3. The Solution: An End-to-End Data Pipeline & Analysis Platform
We engineered a comprehensive solution featuring a powerful backend and an intuitive web frontend. I took a leading role in architecting the core data extraction logic and solely developed the platform’s content management system.
a) Core Data Extraction Engine: The heart of the platform is an automated backend pipeline I primarily designed. It transforms the raw, complex archive into analysis-ready packages.
- Terabyte-Scale Processing: Scans the 14 TB data archive, parsing complex FITS files and filtering observations by source, date, and data level.
- Intelligent File Splitting: To manage the massive outputs, the engine automatically splits aggregated FITS files into user-defined, manageable chunks (e.g., 10MB), preventing data overload.
- Automated Data Packaging: For every request, the system generates a complete package including the split FITS files, XML metadata, CSV reports, and source activity plots, which are then compressed into a single ZIP archive for download.
b) High-Performance Caching Layer: To ensure a responsive user experience, especially for common queries, we implemented a robust caching mechanism.
- Drastic Performance Gains: The system uses MD5 hashing to cache the results of completed queries. This reduced the processing time for repeated requests by over 99%, from 15+ minutes for an initial run to ~3 seconds for a cached result.
c) Dynamic Content Management System (CMS): I solely developed a lightweight, Markdown-based CMS to keep the platform’s documentation and guides current.
- Empowering Domain Experts: This system allows ISRO’s scientists—the people with the knowledge—to directly edit and add informational pages using simple Markdown syntax.
- Separation of Concerns: It completely decouples content from code, enabling seamless updates without requiring developer intervention or risking the application’s stability. This ensures the platform’s documentation remains accurate and relevant.
d) Web-Based User Interface & Analysis Tools: The Flask-based web application provides the face of the platform, offering several key workflows:
- Data Extractor: A simple form to query the 14 TB archive and receive a complete, processed data package.
- FITS Inspector: A “quick-look” utility to rapidly generate diagnostic plots (light curves, hardness ratios) for any FITS file.
- Transient Detector: A statistical analysis tool that uses rolling z-score calculations to automatically detect potential X-ray bursts and other transient events.
4. Key Outcomes & Impact
- Democratized Data Access: Transformed a complex internal archive into a resource, enabling students, PhDs, and international researchers to conduct novel studies.
- Accelerated Scientific Research: Reduced the time for data retrieval and basic processing from hours to minutes, a time-saving of over 95%, allowing scientists to focus on analysis rather than data wrangling.
- Acclaimed by ISRO: The project was formally recognized as “outstanding” by Dr.

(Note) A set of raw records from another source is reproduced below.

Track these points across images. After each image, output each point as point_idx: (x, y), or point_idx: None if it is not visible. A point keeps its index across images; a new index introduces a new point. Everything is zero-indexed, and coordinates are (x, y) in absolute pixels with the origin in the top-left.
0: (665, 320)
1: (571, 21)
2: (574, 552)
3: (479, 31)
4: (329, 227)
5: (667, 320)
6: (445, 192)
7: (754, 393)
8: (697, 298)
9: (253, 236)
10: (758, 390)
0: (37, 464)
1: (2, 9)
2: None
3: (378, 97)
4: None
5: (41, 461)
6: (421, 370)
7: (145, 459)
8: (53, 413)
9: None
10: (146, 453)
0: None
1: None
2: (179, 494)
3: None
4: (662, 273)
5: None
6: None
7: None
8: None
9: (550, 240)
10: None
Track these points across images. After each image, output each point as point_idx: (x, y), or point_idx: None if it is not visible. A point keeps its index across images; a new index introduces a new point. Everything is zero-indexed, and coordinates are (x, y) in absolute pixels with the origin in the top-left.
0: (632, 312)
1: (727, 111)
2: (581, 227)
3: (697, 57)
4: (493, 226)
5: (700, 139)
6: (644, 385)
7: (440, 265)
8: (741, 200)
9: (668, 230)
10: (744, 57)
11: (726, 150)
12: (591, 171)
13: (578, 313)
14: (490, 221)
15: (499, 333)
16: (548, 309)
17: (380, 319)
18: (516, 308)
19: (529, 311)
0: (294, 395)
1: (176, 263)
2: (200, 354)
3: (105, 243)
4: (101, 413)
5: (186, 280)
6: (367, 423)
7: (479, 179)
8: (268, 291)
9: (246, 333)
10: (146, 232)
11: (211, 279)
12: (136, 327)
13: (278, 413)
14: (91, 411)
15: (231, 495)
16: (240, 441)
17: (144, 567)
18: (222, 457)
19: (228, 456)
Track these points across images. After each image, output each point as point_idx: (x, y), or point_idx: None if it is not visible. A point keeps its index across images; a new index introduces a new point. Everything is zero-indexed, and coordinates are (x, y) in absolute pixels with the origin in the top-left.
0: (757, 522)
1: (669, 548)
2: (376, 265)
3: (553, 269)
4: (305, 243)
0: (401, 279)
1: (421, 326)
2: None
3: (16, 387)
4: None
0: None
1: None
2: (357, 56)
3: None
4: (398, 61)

Ramadevi M.C. and the entire AstroSat SSM payload team for its performance, usability, and strategic importance.

FITS Transient Analyzer

Home Page

FITS File Table Inspector

SSM Data Extract Portal

Markdown CMS for SSM Information
Impact Points
- Engineered a scientific data platform to process and distribute a 14 TB astrophysical data archive from the AstroSat satellite, serving a global community of researchers.
- Architected the core data extraction pipeline in Python and Pandas, reducing complex query times from hours to minutes (>95% improvement) and handling massive 100 GB+ aggregated datasets through intelligent file splitting.
- Implemented a high-performance caching layer using MD5 hashing, slashing processing time for repeat queries by over 99% (from 15+ minutes to ~3 seconds) and significantly reducing server load.
- Solely developed a dynamic Markdown-to-HTML CMS using Flask, empowering ISRO scientists to manage web content directly, which was lauded as an ‘outstanding’ feature by the project lead.